Situs Dewasa Terinfeksi Malware, Pengguna Windows Terancam

Hampir Seluruh Situs Dewasa Terinfeksi Malware, Miliaran Pengguna Windows Terancam

NESABAMEDIA.COMHampir seluruh situs film dewasa yang ada di internet saat ini diketahui terinfeksi iklan yang didesain sedemikian rupa, untuk mengarahkan perangkat Windows dan MacOS ke malware. Diperkirakan, ada sekitar miliaran pengguna Windows dan MacOS yang terancam oleh malware berbahaya yang ada di situs dewasa tersebut.

Sejumlah pakar keamanan siber memperingatkan, bahwa hampir seluruh situs dewasa termasuk yang sudah memiliki nama besar, telah terinfeksi iklan berbahaya tersebut. Serangan dari malware berbahaya itu dilaporkan secara teknis telah menjangkiti seluruh situs yang menyediakan konten-konten dewasa.

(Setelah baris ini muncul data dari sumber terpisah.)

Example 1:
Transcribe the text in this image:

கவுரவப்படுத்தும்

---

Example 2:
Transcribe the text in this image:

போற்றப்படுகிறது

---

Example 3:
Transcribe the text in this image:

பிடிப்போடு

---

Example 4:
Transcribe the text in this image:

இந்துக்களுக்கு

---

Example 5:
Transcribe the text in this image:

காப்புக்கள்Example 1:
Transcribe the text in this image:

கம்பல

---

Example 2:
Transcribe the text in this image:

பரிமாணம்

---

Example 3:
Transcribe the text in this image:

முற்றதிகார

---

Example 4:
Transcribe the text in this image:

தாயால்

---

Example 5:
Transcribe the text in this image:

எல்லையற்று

Diketahui, kelompok peretas yang ada di balik serangan malware pada situs dewasa itu menyebut diri mereka dengan nama Malsmoke. Dalam kurun waktu selama beberapa bulan terakhir, para pakar keamanan siber telah melakukan pengamatan pada kelompok peretas tersebut. 

Modusnya, mereka memasang iklan yang memiliki kode redirect ke situs malware mereka. Begitu pengguna melakukan klik pada iklan tersebut, malware secara otomatis akan menyerang perangkat Windows maupun MacOS yang digunakan untuk mengakses. Meski bekerja dalam skala kecil, namun dampak yang ditimbulkan oleh kelompok Malsmoke itu cukup besar dan serius.

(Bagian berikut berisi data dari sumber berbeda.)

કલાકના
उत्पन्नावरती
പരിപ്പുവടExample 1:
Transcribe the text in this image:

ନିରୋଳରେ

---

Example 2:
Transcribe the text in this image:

Berdasarkan catatan yang dimiliki oleh Malwarebytes, Malsmoke telah mendapatkan banyak sekali ‘jackpot’ atau keuntungan besar begitu malware ciptaan mereka menginfeksi perangkat Windows korbannya. Salah satu situs dewasa terbesar yang menjadi sarang malware buatan Malsmoke tersebut yakni, xHamster.

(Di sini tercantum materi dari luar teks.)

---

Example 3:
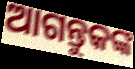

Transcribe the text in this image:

ଆଗନ୍ତୁକଙ୍କ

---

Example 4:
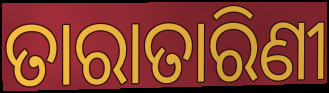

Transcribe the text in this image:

ତାରାତାରିଣୀ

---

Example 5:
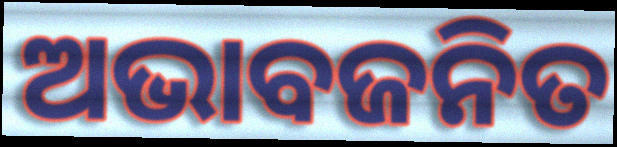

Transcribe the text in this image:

ଅଭାବଜନିତ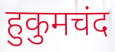
हुकुमचंद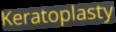
KeratoplastyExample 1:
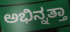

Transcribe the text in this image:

ಅಭಿನ್ನತ್ತಾ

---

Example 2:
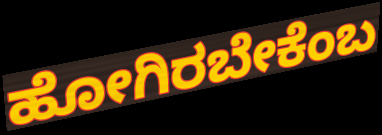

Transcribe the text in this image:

ಹೋಗಿರಬೇಕೆಂಬ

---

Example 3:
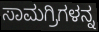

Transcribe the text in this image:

Apa yang dilaporkan oleh Malwarebytes itu memang sukar untuk ditampik. Pasalnya seperti yang sudah diketahui, situs konten dewasa selama ini memang dikenal memiliki trafik pengunjung yang sangat masiv. Trafik pengunjung yang dihasilkan situs dewasa bisa mencapai miliaran setiap bulannya. 

Apalagi kecenderungan para pengunjung konten dewasa ini, mudah tertarik atau diimingi-imingi oleh konten yang agresif. Ditambah lagi, pengetahuan mengenai penggunaan komputer yang masih minim, sehingga sangat rentan sekali terinfeksi oleh malware yang disisipkan orang tidak bertanggung jawab.

Lebih lanjut, modus dari Malsmoke itu memanfaatkan aplikasi flash player untuk mengirimkan malware mereka ke perangkat pengguna. Dan flash player ini masih banyak digunakan oleh pengguna dengan perangkat yang jadul atau tidak pernah mendapatkan pembaruan.

Sementara di sisi lain, Microsoft telah seringkali memberikan peringatan bahwa penggunaan flash player di browser sangat rentan mendapatkan serangan siber. Meskipun sudah banyak pengguna Windows maupun Mac yang beralih ke browser yang lebih modern, namun mereka yang masih bertahan dengan browser jadul seperti Internet Explorer, jumlahnya juga masih sangat banyak.